(EXCERPTED DATA)

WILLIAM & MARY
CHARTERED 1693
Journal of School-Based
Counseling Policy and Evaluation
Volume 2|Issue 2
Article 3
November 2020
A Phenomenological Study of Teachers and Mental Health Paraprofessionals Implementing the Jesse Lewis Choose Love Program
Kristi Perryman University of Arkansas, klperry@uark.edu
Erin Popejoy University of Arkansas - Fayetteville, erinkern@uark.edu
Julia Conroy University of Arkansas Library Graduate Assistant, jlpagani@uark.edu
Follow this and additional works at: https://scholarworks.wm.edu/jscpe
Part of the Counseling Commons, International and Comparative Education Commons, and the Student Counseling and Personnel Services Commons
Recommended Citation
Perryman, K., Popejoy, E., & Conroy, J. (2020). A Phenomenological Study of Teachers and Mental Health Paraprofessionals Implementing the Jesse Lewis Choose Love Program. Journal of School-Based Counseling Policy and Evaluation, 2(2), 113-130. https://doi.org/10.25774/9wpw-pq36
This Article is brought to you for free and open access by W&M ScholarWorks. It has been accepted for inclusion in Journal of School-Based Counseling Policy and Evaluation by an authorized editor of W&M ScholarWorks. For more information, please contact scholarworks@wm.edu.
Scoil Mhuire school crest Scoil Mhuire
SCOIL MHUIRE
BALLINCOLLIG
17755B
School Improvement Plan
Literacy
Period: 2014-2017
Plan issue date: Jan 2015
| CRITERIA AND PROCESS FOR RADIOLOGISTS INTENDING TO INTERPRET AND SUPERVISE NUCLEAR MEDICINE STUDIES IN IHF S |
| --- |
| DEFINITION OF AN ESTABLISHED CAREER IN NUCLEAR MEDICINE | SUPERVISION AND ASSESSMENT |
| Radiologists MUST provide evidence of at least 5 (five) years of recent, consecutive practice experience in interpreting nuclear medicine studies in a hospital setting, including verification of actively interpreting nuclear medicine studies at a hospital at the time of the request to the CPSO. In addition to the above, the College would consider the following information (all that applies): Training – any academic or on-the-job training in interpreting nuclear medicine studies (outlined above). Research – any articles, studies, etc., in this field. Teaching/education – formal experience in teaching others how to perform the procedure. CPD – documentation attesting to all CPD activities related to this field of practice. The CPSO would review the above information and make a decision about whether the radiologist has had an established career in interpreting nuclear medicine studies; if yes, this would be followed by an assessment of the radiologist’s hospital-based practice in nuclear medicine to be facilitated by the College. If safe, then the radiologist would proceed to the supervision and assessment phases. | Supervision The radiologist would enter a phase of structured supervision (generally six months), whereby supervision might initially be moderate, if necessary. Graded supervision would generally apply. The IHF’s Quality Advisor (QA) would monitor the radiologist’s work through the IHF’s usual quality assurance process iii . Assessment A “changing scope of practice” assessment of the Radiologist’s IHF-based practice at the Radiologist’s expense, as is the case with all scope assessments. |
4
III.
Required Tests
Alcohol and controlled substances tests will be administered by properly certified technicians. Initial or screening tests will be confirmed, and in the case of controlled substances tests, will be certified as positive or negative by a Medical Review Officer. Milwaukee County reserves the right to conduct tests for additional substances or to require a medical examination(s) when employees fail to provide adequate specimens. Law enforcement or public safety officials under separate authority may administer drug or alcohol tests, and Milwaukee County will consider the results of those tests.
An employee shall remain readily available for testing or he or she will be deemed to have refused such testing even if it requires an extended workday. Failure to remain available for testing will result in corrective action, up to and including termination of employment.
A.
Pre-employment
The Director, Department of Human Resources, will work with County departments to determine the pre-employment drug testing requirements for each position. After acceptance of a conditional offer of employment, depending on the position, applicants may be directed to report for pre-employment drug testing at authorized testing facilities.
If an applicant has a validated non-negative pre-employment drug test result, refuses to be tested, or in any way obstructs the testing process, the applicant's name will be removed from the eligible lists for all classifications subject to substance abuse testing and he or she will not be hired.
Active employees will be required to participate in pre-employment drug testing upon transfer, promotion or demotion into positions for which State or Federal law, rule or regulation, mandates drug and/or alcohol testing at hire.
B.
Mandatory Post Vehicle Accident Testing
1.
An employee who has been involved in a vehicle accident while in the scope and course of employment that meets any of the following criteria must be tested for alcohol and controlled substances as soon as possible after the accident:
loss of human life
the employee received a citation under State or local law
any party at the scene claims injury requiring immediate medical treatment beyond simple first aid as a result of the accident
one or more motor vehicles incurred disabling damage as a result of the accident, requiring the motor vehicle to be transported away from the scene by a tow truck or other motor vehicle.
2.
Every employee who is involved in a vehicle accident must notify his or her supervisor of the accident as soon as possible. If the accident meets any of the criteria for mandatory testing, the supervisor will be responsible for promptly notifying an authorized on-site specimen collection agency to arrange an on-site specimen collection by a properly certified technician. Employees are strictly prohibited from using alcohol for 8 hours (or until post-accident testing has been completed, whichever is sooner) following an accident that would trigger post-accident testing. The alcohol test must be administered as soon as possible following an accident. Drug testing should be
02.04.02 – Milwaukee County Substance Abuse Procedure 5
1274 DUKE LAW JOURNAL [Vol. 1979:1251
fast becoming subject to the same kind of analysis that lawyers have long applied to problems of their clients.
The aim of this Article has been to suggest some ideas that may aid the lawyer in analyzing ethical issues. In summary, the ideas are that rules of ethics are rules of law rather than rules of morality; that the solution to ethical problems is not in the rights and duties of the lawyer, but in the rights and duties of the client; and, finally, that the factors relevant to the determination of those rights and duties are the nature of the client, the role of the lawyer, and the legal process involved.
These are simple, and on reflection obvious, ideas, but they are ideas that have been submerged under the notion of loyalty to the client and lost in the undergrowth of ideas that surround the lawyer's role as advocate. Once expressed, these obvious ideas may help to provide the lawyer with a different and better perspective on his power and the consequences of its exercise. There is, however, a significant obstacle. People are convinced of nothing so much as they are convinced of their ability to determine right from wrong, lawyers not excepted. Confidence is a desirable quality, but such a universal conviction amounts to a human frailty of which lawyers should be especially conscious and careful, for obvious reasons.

(End EXCERPTED DATA)

TRY IT
Copy out whichever lines of the listing contain the word "subject".

RESPONSE TO THIS TASK
If an applicant has a validated non-negative pre-employment drug test result, refuses to be tested, or in any way obstructs the testing process, the applicant's name will be removed from the eligible lists for all classifications subject to substance abuse testing and he or she will not be hired.
fast becoming subject to the same kind of analysis that lawyers have long applied to problems of their clients.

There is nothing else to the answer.